You never expected your brother’s family to fall apart — but can it really be up to you to pick up the pieces? As a parent-figure to someone else’s child, you have all the responsibility and none of the authority. It’s no wonder you don’t want to get stuck raising your nephew — it’s hard, for everyone involved. But if your brother is unable or unwilling to take care of his own, then what is there to do?
Let go of the who, and focus on the how. Chances are, your stressful situation wasn’t caused by something you did wrong — so don’t internalize things that are out of your control. Think about what you can give, rather than what your nephew has lost. Children need stability and safety, and giving him that one thing will likely make up for a lot of pain.
Be choosy in your sample size. While it’s important to take others’ opinions into account, be careful not to solicit too much advice. Not everyone’s situation is exactly the same, and not every adult will have the same good instincts that you do.
Define your limits before you define your expectations. It’s easy to feel pressure to rise to a certain standard — both yours and your family’s. Before you commit yourself, decide the parameters within which you’re willing to award yourself grace.
Enjoy the beauty of independence. Yes, you want to give your nephew stability and security — but let him also find a way to flex his muscles. Let him get a little taste of independence, as he learns more about himself and develops his own character. Encourage him to find his footing as an individual in the world.
Allow for missteps. Even when you’ve gone out of your way to create your own parameters, mishaps will still happen. How you handle them is part of the key to success. If you’re consistent in your approach, children will learn quickly not to test your limits again.
Choose courage or choose chaos; but don’t choose both.

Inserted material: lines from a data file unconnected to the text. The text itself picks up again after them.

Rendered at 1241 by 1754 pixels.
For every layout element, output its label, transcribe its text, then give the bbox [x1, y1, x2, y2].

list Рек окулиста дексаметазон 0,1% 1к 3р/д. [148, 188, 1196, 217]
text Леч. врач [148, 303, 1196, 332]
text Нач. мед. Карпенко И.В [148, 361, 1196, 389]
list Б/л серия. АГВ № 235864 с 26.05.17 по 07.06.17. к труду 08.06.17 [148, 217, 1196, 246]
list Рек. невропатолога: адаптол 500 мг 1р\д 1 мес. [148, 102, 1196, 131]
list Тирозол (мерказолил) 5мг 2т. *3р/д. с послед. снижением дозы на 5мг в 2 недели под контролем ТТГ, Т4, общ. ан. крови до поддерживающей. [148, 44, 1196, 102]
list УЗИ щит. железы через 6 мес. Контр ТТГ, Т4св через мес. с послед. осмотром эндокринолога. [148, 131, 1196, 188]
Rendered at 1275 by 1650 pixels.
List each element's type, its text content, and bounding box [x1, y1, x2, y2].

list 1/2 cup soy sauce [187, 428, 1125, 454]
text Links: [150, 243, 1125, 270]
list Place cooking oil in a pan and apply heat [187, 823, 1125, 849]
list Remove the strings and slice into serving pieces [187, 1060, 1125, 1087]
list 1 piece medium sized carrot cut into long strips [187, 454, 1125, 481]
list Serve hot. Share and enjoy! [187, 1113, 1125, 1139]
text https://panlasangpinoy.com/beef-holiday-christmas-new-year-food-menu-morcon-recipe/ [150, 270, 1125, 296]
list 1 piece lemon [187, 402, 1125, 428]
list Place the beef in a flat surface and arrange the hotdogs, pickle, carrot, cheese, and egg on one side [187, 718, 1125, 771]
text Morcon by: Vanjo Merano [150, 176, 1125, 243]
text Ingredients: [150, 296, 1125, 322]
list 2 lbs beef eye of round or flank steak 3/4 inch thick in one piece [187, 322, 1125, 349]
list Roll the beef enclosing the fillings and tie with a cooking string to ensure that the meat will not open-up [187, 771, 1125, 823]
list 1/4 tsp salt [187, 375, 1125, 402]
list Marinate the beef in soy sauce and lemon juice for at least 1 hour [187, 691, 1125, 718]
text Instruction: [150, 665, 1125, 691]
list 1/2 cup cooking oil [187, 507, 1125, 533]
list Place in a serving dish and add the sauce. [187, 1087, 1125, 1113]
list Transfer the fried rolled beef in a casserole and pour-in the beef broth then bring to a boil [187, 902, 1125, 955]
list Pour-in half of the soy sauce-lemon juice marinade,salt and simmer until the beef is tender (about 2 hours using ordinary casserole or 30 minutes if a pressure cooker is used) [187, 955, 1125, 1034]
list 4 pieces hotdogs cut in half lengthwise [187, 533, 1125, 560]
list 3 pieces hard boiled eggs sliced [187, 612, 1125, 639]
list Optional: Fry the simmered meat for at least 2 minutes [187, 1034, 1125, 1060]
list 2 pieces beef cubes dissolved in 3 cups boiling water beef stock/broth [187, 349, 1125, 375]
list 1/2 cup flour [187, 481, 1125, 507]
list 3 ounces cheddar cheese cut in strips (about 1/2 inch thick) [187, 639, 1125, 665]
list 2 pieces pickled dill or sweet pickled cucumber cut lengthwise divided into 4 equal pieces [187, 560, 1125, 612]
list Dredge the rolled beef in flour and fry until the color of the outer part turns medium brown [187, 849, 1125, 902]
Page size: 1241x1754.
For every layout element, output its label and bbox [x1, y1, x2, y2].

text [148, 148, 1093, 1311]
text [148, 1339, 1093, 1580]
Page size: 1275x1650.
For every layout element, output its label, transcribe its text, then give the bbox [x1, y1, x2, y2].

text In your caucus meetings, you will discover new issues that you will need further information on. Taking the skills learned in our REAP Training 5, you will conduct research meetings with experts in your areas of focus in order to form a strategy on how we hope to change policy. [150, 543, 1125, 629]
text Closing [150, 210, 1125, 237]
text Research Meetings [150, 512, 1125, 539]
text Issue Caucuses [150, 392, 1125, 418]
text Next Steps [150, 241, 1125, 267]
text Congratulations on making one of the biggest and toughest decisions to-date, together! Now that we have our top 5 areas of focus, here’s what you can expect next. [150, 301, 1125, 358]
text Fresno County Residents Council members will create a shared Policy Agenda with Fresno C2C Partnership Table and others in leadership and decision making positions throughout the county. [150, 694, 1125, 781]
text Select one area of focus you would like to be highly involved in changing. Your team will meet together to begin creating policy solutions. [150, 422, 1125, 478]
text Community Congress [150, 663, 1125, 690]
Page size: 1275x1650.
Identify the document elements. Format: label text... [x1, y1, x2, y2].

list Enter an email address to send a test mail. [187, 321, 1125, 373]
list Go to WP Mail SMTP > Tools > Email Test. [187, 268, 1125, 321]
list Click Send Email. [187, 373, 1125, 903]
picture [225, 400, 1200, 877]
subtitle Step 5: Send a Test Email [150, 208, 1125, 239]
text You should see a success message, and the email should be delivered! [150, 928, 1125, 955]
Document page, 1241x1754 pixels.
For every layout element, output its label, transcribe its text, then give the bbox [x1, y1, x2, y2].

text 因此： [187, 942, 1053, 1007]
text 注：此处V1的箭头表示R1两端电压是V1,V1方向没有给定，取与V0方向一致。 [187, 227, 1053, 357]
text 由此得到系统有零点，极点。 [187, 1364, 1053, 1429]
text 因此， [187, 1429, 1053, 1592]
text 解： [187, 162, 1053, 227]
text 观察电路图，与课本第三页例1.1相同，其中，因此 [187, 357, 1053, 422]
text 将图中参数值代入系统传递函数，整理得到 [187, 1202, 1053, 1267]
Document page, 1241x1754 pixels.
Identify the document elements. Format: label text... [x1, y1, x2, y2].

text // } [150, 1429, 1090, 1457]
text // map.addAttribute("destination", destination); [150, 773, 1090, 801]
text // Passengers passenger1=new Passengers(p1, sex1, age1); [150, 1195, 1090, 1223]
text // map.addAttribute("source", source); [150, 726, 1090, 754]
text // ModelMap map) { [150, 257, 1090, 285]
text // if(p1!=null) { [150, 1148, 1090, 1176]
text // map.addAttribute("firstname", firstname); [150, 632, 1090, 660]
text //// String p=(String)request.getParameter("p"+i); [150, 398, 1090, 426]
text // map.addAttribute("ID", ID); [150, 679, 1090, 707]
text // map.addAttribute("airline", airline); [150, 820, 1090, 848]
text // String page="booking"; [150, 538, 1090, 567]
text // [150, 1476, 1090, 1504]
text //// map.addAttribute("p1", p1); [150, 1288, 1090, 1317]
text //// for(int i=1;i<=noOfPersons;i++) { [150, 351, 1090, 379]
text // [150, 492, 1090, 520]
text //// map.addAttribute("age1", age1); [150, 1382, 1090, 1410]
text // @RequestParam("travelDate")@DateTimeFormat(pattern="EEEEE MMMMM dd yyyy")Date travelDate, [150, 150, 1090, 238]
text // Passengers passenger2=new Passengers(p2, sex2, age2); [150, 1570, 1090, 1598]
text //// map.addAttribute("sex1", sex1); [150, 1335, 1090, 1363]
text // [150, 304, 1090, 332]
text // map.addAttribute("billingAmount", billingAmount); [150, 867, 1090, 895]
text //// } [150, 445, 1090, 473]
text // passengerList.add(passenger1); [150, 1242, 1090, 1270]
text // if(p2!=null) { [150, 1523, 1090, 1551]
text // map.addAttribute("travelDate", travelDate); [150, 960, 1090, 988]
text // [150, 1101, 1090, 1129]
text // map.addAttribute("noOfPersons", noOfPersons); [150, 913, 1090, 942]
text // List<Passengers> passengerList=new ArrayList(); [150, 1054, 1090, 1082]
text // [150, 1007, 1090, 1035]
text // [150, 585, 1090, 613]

Courage is what causes us to move forward even when we’re scared — and chaos is when we retreat from the fear. Make your choice — but try not to let fear dominate either.
Welcome change, but recognize its dynamics. Change means growth, and since life will continue to throw its curveballs, embrace a mindset that doesn’t fear the unknown. Take a look at things from different angles, and understand how these events can influence your lifestyle, relationships, and values.
Above all else, remember that you are not solely responsible. Many hands make light work, and you are far from alone in this. There’s no shame in asking for help — and if you can’t offer it, see if your family members, friends, and community can.
Raising someone else’s child may mean the road isn’t always the straightest — but it’s often the most fulfilling. Take a deep breath, take one step at a time, and trust that, little by little, you and your nephew will be making progress.